*** Working data
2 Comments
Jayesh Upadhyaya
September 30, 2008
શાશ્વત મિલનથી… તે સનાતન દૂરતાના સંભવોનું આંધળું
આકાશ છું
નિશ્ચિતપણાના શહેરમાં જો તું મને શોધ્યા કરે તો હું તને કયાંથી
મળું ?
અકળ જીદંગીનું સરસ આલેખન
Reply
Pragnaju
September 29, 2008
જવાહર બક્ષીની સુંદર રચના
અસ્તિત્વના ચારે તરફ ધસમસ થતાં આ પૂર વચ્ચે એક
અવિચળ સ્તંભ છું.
******
Work item: Transcribe every record above so that nothing differs from the original.

Final answer:
2 Comments
Jayesh Upadhyaya
September 30, 2008
શાશ્વત મિલનથી… તે સનાતન દૂરતાના સંભવોનું આંધળું
આકાશ છું
નિશ્ચિતપણાના શહેરમાં જો તું મને શોધ્યા કરે તો હું તને કયાંથી
મળું ?
અકળ જીદંગીનું સરસ આલેખન
Reply
Pragnaju
September 29, 2008
જવાહર બક્ષીની સુંદર રચના
અસ્તિત્વના ચારે તરફ ધસમસ થતાં આ પૂર વચ્ચે એક
અવિચળ સ્તંભ છું.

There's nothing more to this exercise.